0

I have a wide format data, I'm calling mlogit.data And I tried implementing a mixed logit model using mlogit package, I have one hot encoded the categorical columns (color,size_group ) is that causing the below error?

numerical features in model_data are log1p transformed.

Complete.choice <- mlogit.data(model_data, choice = "y", 
                                 varying = 2:79, shape = "wide", sep = "__", id = "customer_id")
formula <- as.formula("y ~ price + weight + length + height + width + color_white + 
                    color_red + color_black + size_group_1 + size_group_3 + size_group_5 + 
                     size_group_4 + size_group_2 | -1")

# rpar
 features <- c("price","weight","length","height","width","color_white",
              "color_red","color_black" ,"size_group_1",
              "size_group_3","size_group_5","size_group_4","size_group_2" )
random_parameter <- rep("n", 1:length(features))
names(random_parameter) <- features

sample.mxl <- mlogit(formula, Complete.choice , rpar = random_parameter, 
                       R = 40, halton = NA, panel = TRUE, seed = 123, print.level = 0)

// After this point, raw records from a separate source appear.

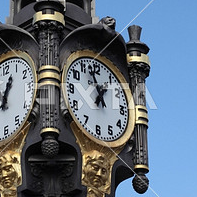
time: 12:57
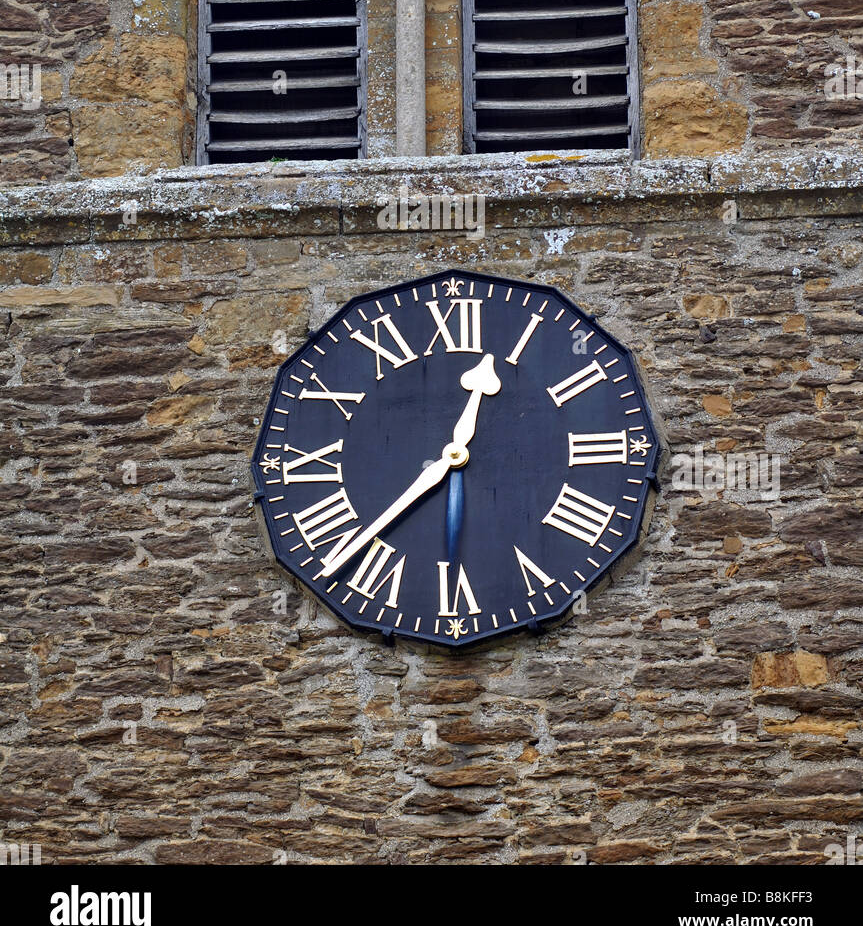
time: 12:37
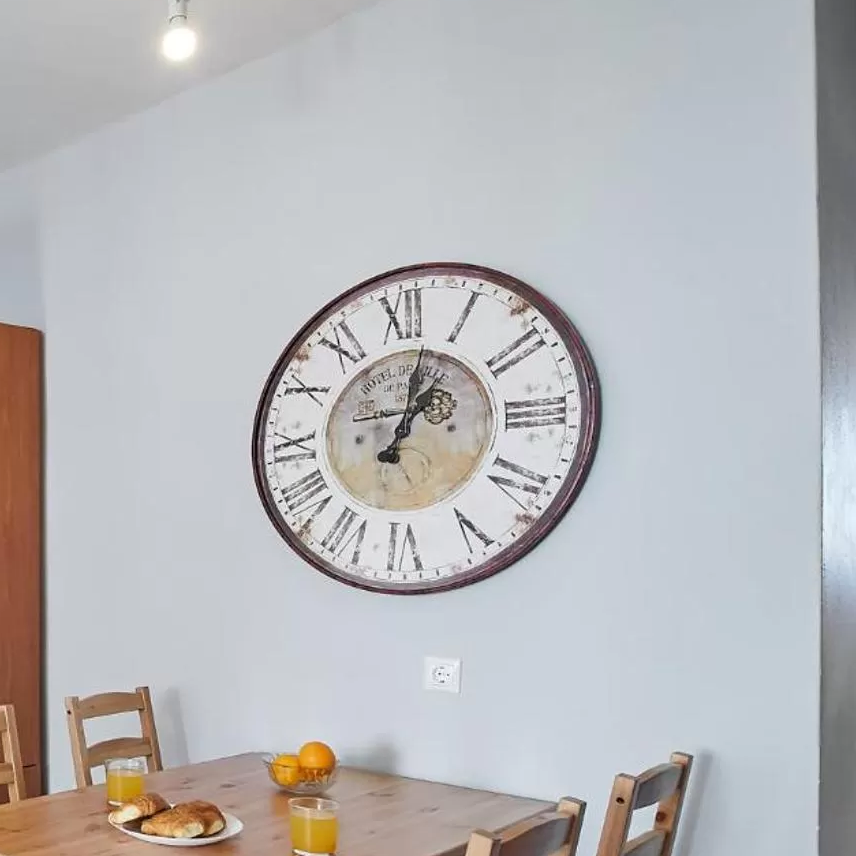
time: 1:02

Error in solve.default(H, g[!fixed]) : 
  system is computationally singular: reciprocal condition number = 3.23485e-18
Yashwanth
  • 69
  • 7
  • 1
    Please share a [reproducible example](https://stackoverflow.com/questions/5963269/how-to-make-a-great-r-reproducible-example), therefore please provide some sample data. – Martin Gal May 29 '20 at 08:59

1 Answers1

1

The error means that the Hessian matrix is singular, i.e. the determinant is zero, and the inverse doesn't exist. Effectively, you cannot obtain the variance-covariance matrix.

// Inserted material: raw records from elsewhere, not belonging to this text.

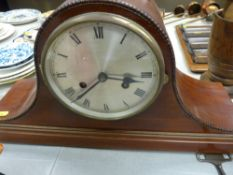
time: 3:37
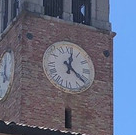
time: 12:21
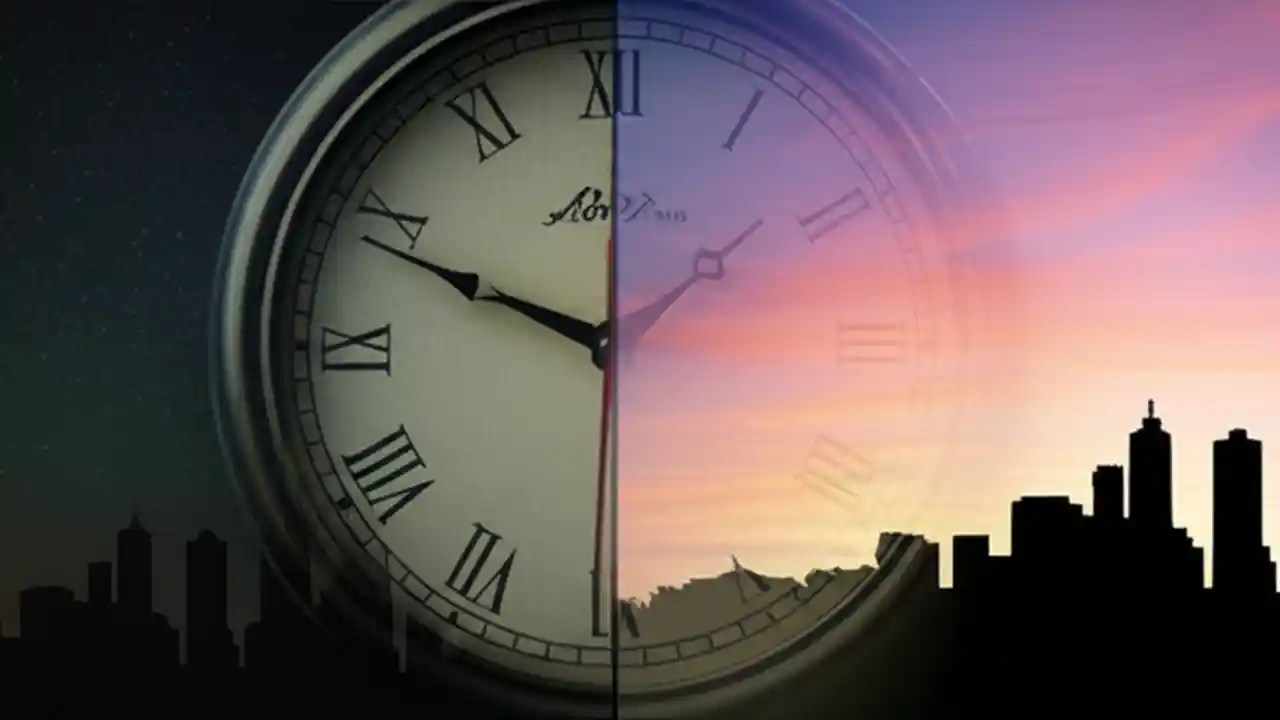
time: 9:49
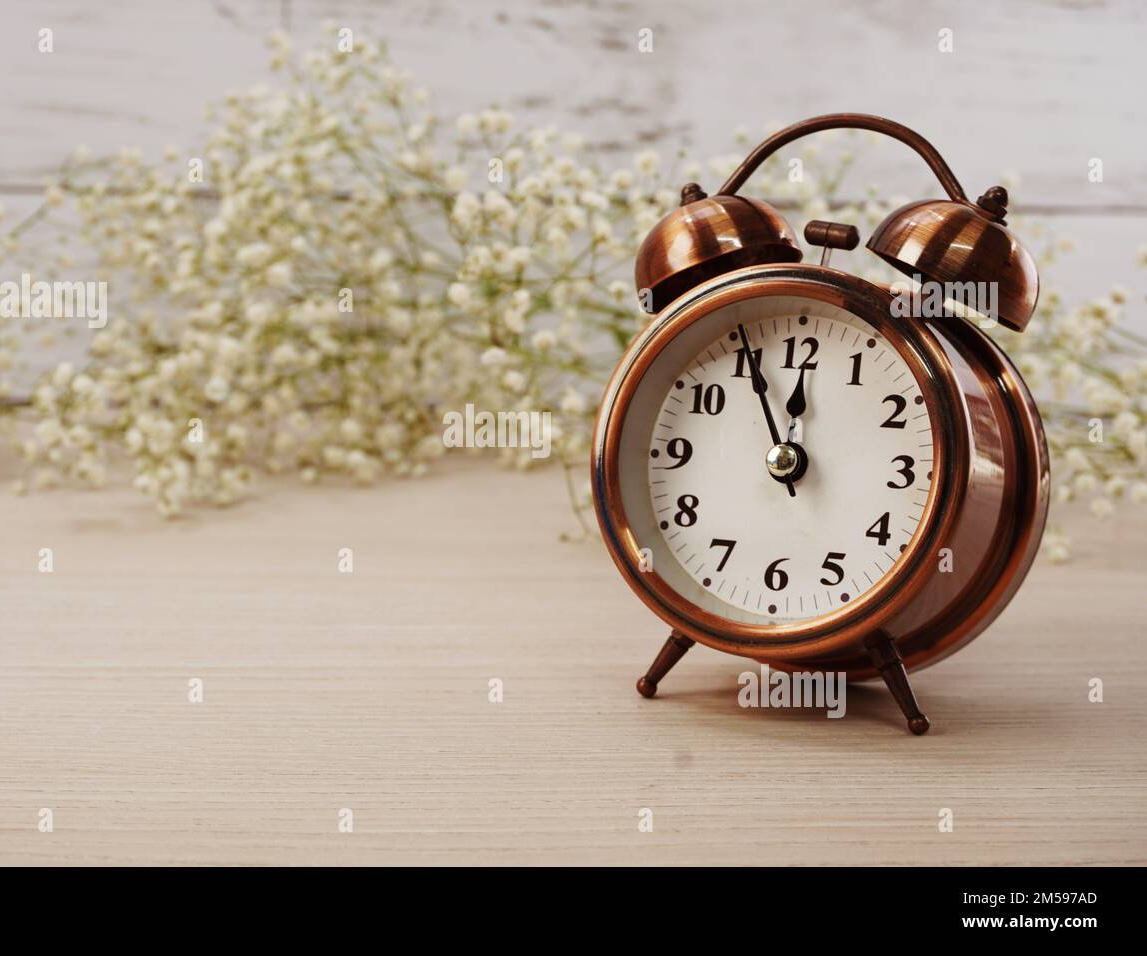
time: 11:55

There are several reasons why this might happen:

  1. You don't have enough variation in your data to identify the model. You are trying to estimate one that is very complex and it would require a lot from your data (variation and observations).
  2. The model is over-specified (have you made the correct normalizations?)
  3. You are estimating 13 random parameters, which asks a lot from your data. I would start with a single random parameter and gradually increase to see when your model fails. Also with more than 4-5 random parameters, you shouldn't be using Halton draws, but would need some type of scrambling procedure. I would recommend scrambled Sobol draws, MLHS draws or scrambled Halton draws.
  4. You are only using R=40. This is a very low number. It will give a poor approximation to the multidimensional integral that is the mixed logit probability. The number of draws needed is increasing in complexity of the model, available alternatives etc. Many people think 500-1000 is good, whereas others tend to use 5000 or higher. Me, I start at a 1000 and gradually increase to where my parameters stabilize. Too few draws could also cause the error you are seeing.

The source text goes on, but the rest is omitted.